The opening credits of Interstellar evoke imagery of Dust Bowl America. An old woman speaks to the camera: “Oh, I was a farmer, like everyone else back then. Of course, it didn’t start that way.” The camera pans over a field as the same woman continues: “The wheat died. The blight came and we had to burn it. We still had corn, we had acres of corn. But, uh, mostly we had dust.” The woman describes the dust storms as we see the protagonist Cooper (“Coop”) and his family wipe the dust off the kitchen table of their dilapidated farmhouse. The imagery of fields and the soft, rustic lighting give the illusion of 1930s America, until Coop opens a futuristic laptop, shattering the rural atmosphere the cinematography had established. A few minutes later, in a meeting with his son’s high school teacher, Coop is angered to hear that she will not recommend that he attend college to become an engineer. Instead, she recommends he learns to farm. “We didn’t run out of television screens and planes,” the principal adds, “we ran out of food. The world needs farmers.” In the opening five minutes of the film, we are given a picture of an emaciated humanity, racing to produce enough food in spite of the deadly blight that is making crop after crop inviable.


Interstellar: Cooper’s family eats dinner in their rural home evocative of 1930’s Dust Bowl America while he checks his futuristic laptop.
Cooper’s family eats dinner in their rural home evocative of 1930’s Dust Bowl America while he checks his futuristic laptop.

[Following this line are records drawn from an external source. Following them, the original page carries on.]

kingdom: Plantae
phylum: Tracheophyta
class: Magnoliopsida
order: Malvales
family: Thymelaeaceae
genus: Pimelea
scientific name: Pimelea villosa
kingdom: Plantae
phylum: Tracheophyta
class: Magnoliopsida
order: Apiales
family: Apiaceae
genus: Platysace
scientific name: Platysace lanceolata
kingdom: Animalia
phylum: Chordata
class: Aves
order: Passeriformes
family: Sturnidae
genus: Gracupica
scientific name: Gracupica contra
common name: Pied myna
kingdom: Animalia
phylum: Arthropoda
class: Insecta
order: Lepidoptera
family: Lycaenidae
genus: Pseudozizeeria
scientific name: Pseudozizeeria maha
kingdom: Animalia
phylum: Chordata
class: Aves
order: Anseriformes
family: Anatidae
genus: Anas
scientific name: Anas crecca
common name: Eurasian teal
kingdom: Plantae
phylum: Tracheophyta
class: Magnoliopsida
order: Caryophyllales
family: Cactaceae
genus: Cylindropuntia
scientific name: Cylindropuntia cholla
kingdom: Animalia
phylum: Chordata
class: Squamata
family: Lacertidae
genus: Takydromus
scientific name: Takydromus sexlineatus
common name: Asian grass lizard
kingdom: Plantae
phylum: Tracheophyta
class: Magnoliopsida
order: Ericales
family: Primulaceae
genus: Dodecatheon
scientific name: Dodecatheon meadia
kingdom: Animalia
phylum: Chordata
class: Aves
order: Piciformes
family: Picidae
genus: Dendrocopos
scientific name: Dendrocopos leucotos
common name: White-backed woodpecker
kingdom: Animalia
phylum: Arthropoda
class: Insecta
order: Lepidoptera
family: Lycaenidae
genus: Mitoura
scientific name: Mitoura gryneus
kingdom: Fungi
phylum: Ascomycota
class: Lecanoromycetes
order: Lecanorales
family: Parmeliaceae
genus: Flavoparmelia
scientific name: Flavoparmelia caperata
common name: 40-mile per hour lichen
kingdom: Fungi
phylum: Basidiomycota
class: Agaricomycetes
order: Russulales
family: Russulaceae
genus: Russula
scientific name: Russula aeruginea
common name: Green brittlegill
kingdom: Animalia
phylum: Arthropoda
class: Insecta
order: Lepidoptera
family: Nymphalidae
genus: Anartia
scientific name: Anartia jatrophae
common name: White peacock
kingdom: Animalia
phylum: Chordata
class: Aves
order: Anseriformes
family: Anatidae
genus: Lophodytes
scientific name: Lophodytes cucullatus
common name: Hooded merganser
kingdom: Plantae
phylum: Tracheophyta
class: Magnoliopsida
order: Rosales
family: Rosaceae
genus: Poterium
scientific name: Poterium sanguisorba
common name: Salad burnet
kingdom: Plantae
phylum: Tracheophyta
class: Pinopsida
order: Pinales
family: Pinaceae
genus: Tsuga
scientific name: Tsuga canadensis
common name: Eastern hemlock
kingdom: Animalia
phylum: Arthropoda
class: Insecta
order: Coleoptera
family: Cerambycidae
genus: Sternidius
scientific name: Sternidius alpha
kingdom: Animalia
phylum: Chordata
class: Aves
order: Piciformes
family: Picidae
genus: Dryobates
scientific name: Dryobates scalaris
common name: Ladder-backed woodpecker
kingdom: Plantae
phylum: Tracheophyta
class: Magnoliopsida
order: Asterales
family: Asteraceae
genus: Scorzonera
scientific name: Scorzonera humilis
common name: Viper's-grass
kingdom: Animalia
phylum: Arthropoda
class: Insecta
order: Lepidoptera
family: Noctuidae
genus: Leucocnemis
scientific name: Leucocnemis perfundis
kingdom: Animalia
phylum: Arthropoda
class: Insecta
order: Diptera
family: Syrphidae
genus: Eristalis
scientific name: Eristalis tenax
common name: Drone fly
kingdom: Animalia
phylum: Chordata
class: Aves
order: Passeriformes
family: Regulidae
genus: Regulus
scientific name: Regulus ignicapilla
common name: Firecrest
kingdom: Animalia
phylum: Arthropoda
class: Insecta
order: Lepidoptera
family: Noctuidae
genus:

As the film progresses, Coop stumbles upon the remains of NASA, which has since learned that the blight is unstoppable. Humanities only hope is to leave Earth. Coop, having served as a pilot before his retirement as a farmer, is chosen to pilot the Endurance, an interstellar ship designed to travel through a fortuitously placed wormhole to another galaxy. Leaving behind his family, Coop pilots the Endurance with a suite of other astronauts, exploring a planetary system with a black hole at its center. Due to the merciless effects of Einstein’s General Relativity, Coop’s children surpass him in age. Eventually falling into the black hole, Coop is able to relay the gravitational data to his now-adult daughter, who decodes the force of gravity, allowing a generational ship to leave the Earth. Rescued from deep space, Coop is brought aboard Cooper Station, the generational ship named for him, to greet his daughter dying from old age. Displaced in time, Cooper travels to his old home, which has been preserved as a museum on the ship. The narrators from the beginning of the film speak again, revealing themselves as interviewees from a documentary on the last days of humanity’s life on Earth. In the final scene, we see Brand, Coop’s fellow astronaut, breathing without her helmet alone on the world Cooper Station has set out for. Yet, despite the Endurance’s supposed victory, this new world is quietly barren and un-Earthlike.


The closing scenes of Interstellar together construct a double-edged sword. Humanity has solved the force of gravity completely, allowing it to escape the dying Earth for the stars. Yet, as evidenced by the museum made of Coop’s home, it has left behind agriculture. The cultivation of the Earth, the failing of which initially spelled doom for humanity, was left behind yet again in the technological race to leave the Earth. While humanity has found a potential new home, it is unclear how they will be able to cultivate it. In leaving agriculture on Earth, humanity has not taken the next step in its evolution, as the film would initially suggest, but has rather regressed to be nomadic hunter-gatherers, hopping to a new world as the previous one is left behind, depleted.


Interstellar: Coop returns to his rural home, which has been converted into a museum about the futuristic Cooper Station.
Coop returns to his rural home, which has been converted into a museum about the futuristic Cooper Station.

 

Interstellar. Dir. Christopher Nolan, Perf. Matthew McConaughey and Anne Hathaway. Paramount Pictures, 2014.